Investigation of Somatic GNAQ, GNA11, BAP1 and SF3B1 Mutations in Ophthalmic Melanocytomas.

PubMed ID: 27239460

Author(s): Francis JH, Wiesner T, Milman T, Won HH, Lin A, Lee V, Albert D</strong>M, Folberg R, Berger MF, Char DH, Marr B, Abramson DH. Investigation of somatic GNAQ, GNA11, BAP1 and SF3B1 mutations in ophthalmic melanocytomas. Ocul Oncol Pathol. 2016 Apr;2(3):171-7. doi: 10.1159/000442352. Epub 2016 Jan 27. PMID 27239460

Journal: Ocular Oncology And Pathology, Volume 2, Issue 3, Apr 2016

PURPOSE The aim of this study was to use massively parallel DNA sequencing to identify GNAQ/11, BAP1 and SF3B1 mutations in ophthalmic melanocytoma.

PROCEDURES Six ophthalmic melanocytoma specimens (1 iridociliary and 5 optic nerve) were profiled for genomic alterations in GNAQ/11, BAP1 and SF3B1 using a custom deep sequencing assay.
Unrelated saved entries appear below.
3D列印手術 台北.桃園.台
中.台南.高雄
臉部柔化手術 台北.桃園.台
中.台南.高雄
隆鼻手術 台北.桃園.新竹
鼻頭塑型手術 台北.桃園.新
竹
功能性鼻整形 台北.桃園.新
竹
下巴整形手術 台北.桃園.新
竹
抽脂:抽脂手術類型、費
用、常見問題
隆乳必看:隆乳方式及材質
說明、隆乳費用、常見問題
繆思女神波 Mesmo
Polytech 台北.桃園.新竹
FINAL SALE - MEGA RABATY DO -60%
This assay uses solution phase hybridization-based exon capture and deep-coverage massively parallel DNA sequencing to interrogate all protein-coding exons and select introns.
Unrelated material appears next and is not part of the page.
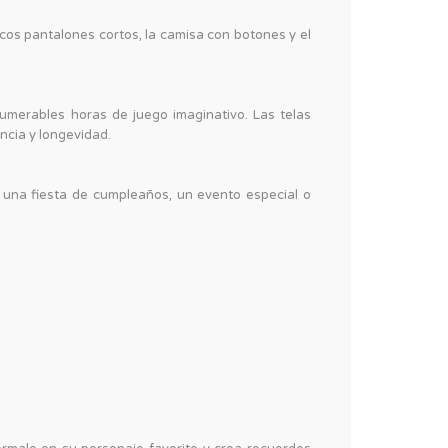
nicos pantalones cortos, la camisa con botones y el
numerables horas de juego imaginativo. Las telas
ncia y longevidad.
a una fiesta de cumpleaños, un evento especial o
RESULTS The only iridociliary melanocytoma showed a mutation in GNAQ but not in BAP1. Of the 2 optic-nerve melanocytomas that developed into melanoma, one had a GNAQ mutation and both a BAP1 mutation and monosomy 3. The remaining 3 optic-nerve melanocytomas did not reveal mutations in GNAQ/11 or BAP1. SF3B1 mutations were not detected in any specimen.

CONCLUSIONS The presence of GNAQ mutation in some iridociliary and optic-nerve melanocytomas suggests a possible relationship between ophthalmic melanocytoma and other ophthalmic melanocytic neoplasms. BAP1 mutation may accompany the transformation of ophthalmic melanocytoma to melanoma.